Quelle: parlament.ch

Möchten Sie das Bargeld abschaffen?
Nein, überhaupt nicht. Alle sollen zahlen, wie sie wollen. Mit meinem Vorstoss möchte ich die Vorteile des Bargeldes ins elektronische Bezahlen überführen. Die Menschen sollen künftig zwei gleichwertige Systeme – Bargeld oder GNU-Taler – zur Auswahl haben. Allfällige Einschränkungen sollten wohlüberlegt und gut begründet sein.

Aber Sie möchten den Bitcoin abschaffen oder Kryptowährungen stärker regulieren?
Bitcoins und Co. haben mit meinem Vorstoss nichts zu tun. Der GNU-Taler wäre keine eigene (Krypto-)Währung, sondern eine elektronische Variante des Schweizer Bargelds. Kryptowährungen als solche möchte ich möglichst wenig regulieren. Sie haben ihre Anwendungsbereiche und ihre Berechtigung, auch wenn sie momentan von den einen gehypt und den anderen verteufelt werden. Natürlich bereitet mir der Stromverbrauch bei den Varianten mit «Proof-of-work», zum Beispiel Bitcoin, Sorge. Zum Glück wollen einige auf umweltverträglichere Konzepte wechseln.

Zurück zum GNU-Taler: Was wären aus Ihrer Sicht die zwei grössten Vorteile eines solchen «E-Franken»?
Beim GNU-Taler muss man kein Münz herumtragen und kann trotzdem sicher und datensparsam einkaufen.

Wo sehen Sie den grössten Nachteil?
Eigentlich keine grossen. Es wird Aufwand bei der Implementierung geben und eine Eingewöhnungszeit. Mein «Traum» wäre, dass auch Apps wie Twint einfach eine zusätzliche Option anbieten: anonymes Bezahlen. Gerne aber auch als eigenständige Apps, die nur den GNU-Taler nutzen. So können die Nutzerinnen und Nutzer selber entscheiden.
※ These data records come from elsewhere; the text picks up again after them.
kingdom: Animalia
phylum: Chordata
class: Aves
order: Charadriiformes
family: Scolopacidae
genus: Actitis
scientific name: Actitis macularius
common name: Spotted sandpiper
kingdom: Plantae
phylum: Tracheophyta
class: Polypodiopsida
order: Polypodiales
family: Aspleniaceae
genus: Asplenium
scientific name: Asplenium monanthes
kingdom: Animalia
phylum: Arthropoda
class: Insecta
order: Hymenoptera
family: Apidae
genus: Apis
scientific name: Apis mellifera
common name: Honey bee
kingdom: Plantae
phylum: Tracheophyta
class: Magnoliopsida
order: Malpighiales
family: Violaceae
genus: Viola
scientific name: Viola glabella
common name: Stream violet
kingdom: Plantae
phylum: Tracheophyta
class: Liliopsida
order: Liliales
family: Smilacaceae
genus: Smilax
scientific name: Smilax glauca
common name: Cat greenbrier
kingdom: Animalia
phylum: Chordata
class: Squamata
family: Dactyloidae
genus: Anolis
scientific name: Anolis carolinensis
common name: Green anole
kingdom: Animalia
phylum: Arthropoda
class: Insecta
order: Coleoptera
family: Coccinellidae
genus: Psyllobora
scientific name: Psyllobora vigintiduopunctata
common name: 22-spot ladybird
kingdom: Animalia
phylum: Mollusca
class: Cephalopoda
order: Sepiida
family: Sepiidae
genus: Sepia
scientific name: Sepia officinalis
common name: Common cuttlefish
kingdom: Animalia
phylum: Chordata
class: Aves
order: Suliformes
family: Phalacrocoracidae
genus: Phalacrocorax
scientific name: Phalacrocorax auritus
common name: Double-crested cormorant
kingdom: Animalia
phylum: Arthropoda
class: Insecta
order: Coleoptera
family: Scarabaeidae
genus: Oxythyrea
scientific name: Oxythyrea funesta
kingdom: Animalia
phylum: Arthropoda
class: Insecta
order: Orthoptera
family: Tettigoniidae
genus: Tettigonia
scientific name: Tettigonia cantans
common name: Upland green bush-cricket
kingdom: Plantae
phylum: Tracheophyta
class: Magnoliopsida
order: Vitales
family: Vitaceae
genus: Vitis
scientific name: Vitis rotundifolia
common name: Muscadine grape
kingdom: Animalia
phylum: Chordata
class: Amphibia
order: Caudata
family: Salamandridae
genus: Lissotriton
Die meisten Leute heutzutage kaufen online mit ihrer Kreditkarte ein, andere mit Twint oder Apple Pay. Was stört sie daran?
An dieser Art der Zahlung stört mich sehr wenig, ich nutze sie selber auch häufig. Der Aspekt, der noch fehlt, ist die Anonymität. Klar, wenn ich etwas im Internet bestelle, das nach Hause geliefert wird, geht das nicht anonym. Der Paketbote muss ja wissen, wohin er liefern soll. Und dass ein Webshop seine (Stamm-) Kundschaft kennen möchte, stört mich auch nicht.

Aber?
Wenn ich beispielsweise im Internet einen einzelnen Medienbericht hinter einer Paywall lesen möchte, muss ich bei den meisten heutigen Bezahlvarianten meine Anonymität opfern. Das ist nicht verhältnismässig. Ein GNU-Taler würde das ändern. Das wäre ein typischer Anwendungsfall.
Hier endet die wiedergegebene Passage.